Efficient Online Sensitivity Analysis For The Injective Bottleneck Path Problem
Kirill V. Kaymakov, Dmitry S. Malyshev
TL;DR
The paper tackles efficient online sensitivity analysis for the Injective Bottleneck Path Problem by exploiting a maximum spanning tree framework to transform tolerance computations into edge-replacement considerations. It introduces a unified approach using Lowest Common Ancestors and Disjoint-Set structures to enable fast tolerance evaluation across multiple source–target pairs, achieving a preprocessing time of $O(m \alpha(m,n)+\min((n+k)\log n,km))$ and query time of $O(k)$ per edge for $2k$ tolerances. For all edges with respect to the corresponding optimal paths, it achieves $O(m\alpha(m,n)+km)$ total time, representing improvements over the prior $O(k(m+n\log n))$ bound in certain regimes.
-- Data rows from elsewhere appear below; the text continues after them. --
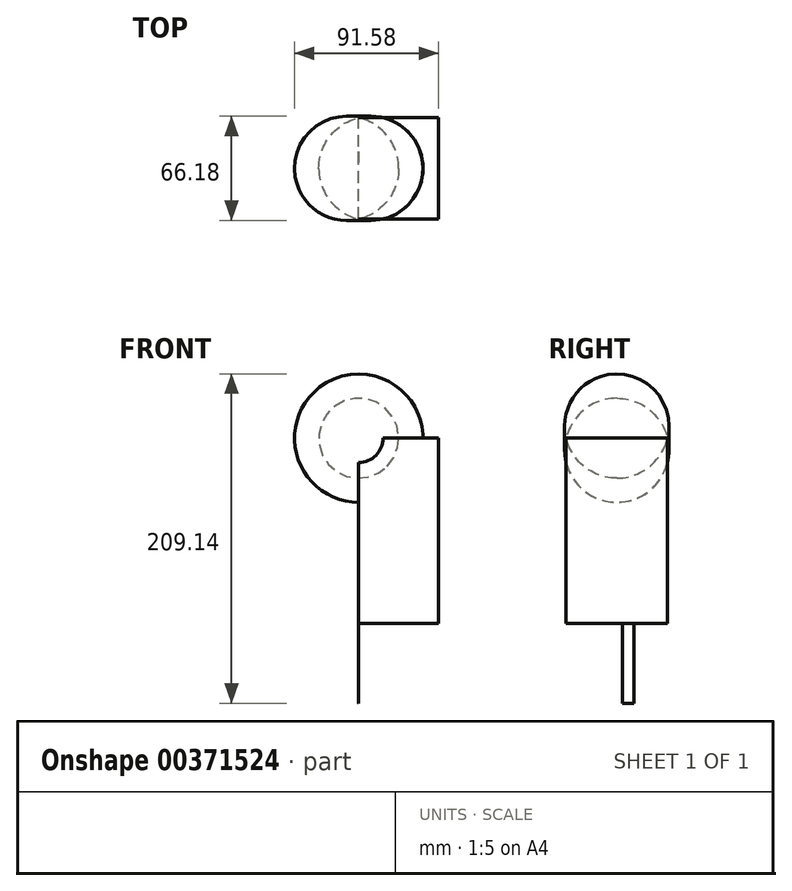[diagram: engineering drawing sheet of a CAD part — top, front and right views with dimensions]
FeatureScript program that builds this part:
annotation { "Feature Type Name" : "Feature", "Feature Type Description" : "" }
export const myFeature = defineFeature(function(context is Context, id is Id, definition is map)
    precondition{}
    {
        {
            var Q0;
            Q0=qCreatedBy(makeId("Right.planeOp"),FACE);
            var sketch = newSketch(context, id + "F0", { "sketchPlane" : qUnion([Q0])});
            skLineSegment(sketch, "E0.bottom", {"start": v(-32.18, 58.78) * mm, "end": v(32.18, 58.78) * mm});
            skLineSegment(sketch, "E0.top", {"start": v(-32.18, -58.78) * mm, "end": v(32.18, -58.78) * mm});
            skLineSegment(sketch, "E0.left", {"start": v(-32.18, 58.78) * mm, "end": v(-32.18, -58.78) * mm});
            skLineSegment(sketch, "E0.right", {"start": v(32.18, 58.78) * mm, "end": v(32.18, -58.78) * mm});
            skPoint(sketch, "E0.middle", {"position": v(0, 0) * mm});
            skSolve(sketch);
        }
        {
            var Q0;
            Q0=makeQuery(id+"F0.imprint","IMPRINT",FACE,{"disambiguationData":[TD([[makeQuery(id+"F0.imprint","IMPRINT",EDGE,{"derivedFrom":sQuery(id+"F0.wireOp",EDGE,"E0.bottom")}),-1.0]])]});
            extrude(context, id + "F1", {"entities" : qUnion([Q0]), "endBound" : BoundingType.SYMMETRIC, "depth" : 50.8 * mm});
        }
        {
            var Q0;
            Q0=makeQuery(id+"F1.opExtrude","SWEPT_FACE",FACE,{"disambiguationData":[OSD([sQuery(id+"F0.wireOp",EDGE,"E0.top")])]});
            var sketch = newSketch(context, id + "F2", { "sketchPlane" : qUnion([Q0])});
            skCircle(sketch, "E1", {"center": v(0, -7.19) * mm, "radius": 25.66 * mm});
            skSolve(sketch);
        }
        {
            var Q0;
            {var subQ0=sQuery(id+"F2.wireOp",EDGE,"E1");var subQ1=sQuery(id+"F0.wireOp",EDGE,"E0.top");var subQ8=makeQuery(id+"F1.opExtrude","CAP_EDGE",EDGE,{"disambiguationData":[OSD([subQ1])],"isStart":true});var subQ10=makeQuery(id+"F2.imprint","INTERSECT",VERTEX,{"disambiguationData":[OD(0.0)],"derivedFrom":[subQ8,subQ0]});Q0=makeQuery(id+"F2.imprint","IMPRINT",FACE,{"disambiguationData":[TD([[makeQuery(id+"F2.imprint","IMPRINT",EDGE,{"disambiguationData":[TD([[subQ10,1.0]])],"derivedFrom":subQ0}),1.0]])]});}
            extrude(context, id + "F3", {"entities" : qUnion([Q0]), "operationType" : NewBodyOperationType.ADD, "depth" : 50.8 * mm});
        }
        {
            var Q0;
            Q0=makeQuery(id+"F1.opExtrude","SWEPT_FACE",FACE,{"disambiguationData":[OSD([sQuery(id+"F0.wireOp",EDGE,"E0.bottom")])]});
            var sketch = newSketch(context, id + "F4", { "sketchPlane" : qUnion([Q0])});
            skArc(sketch, "E2", {"start": v(-25.4, 32.18) * mm, "mid": v(-59.06, -20.5) * mm, "end": v(0, 0) * mm});
            skLineSegment(sketch, "E3", {"start": v(0, 0) * mm, "end": v(-25.4, 32.18) * mm});
            skSolve(sketch);
        }
        {
            var Q0;
            {var subQ1=sQuery(id+"F0.wireOp",EDGE,"E0.bottom");var subQ2=makeQuery(id+"F1.opExtrude","CAP_EDGE",EDGE,{"disambiguationData":[OSD([subQ1])],"isStart":true});Q0=makeQuery(id+"F4.imprint","IMPRINT",FACE,{"disambiguationData":[TD([[makeQuery(id+"F4.imprint","IMPRINT",EDGE,{"derivedFrom":subQ2}),1.0]])]});}
            var Q1;
            Q1=makeQuery(id+"F1.opExtrude","CAP_EDGE",EDGE,{"disambiguationData":[OSD([sQuery(id+"F0.wireOp",EDGE,"E0.bottom")])],"isStart":true});
            revolve(context, id + "F5", {"operationType" : NewBodyOperationType.ADD, "entities" : qUnion([Q0]), "axis" : qUnion([Q1]), "revolveType" : RevolveType.FULL});
        }
    });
The methods have practical implications for resilience and rapid reconfiguration in networks under perturbations, enabling scalable sensitivity analysis across multiple demand pairs.
Abstract
The tolerance of an element of a combinatorial optimization problem with respect to a given optimal solution is the maximum change, i.e., decrease or increase, of its cost, such that this solution remains optimal. The bottleneck path problem, for given an edge-capacitated graph, a source, and a target, is to find the $\max$-$\min$ value of edge capacities on paths between the source and the target. For any given sample of this problem with $n$ vertices and $m$ edges, there is known the Ramaswamy-Orlin-Chakravarty's algorithm to compute an optimal path and all tolerances with respect to it in $O(m+n\log n)$ time. In this paper, for any in advance given $(n,m)$-network with distinct edge capacities and $k$ source-target pairs, we propose an $O\Big(m α(m,n)+\min\big((n+k)\log n,km\big)\Big)$-time preprocessing, where $α(\cdot,\cdot)$ is the inverse Ackermann function, to find in $O(k)$ time all $2k$ tolerances of an arbitrary edge with respect to some $\max\min$ paths between the paired sources and targets. To find both tolerances of all edges with respect to those optimal paths, it asymptotically improves, for some $n,m,k$, the Ramaswamy-Orlin-Chakravarty's complexity $O\big(k(m+n\log n)\big)$ up to $O(mα(n,m)+km)$.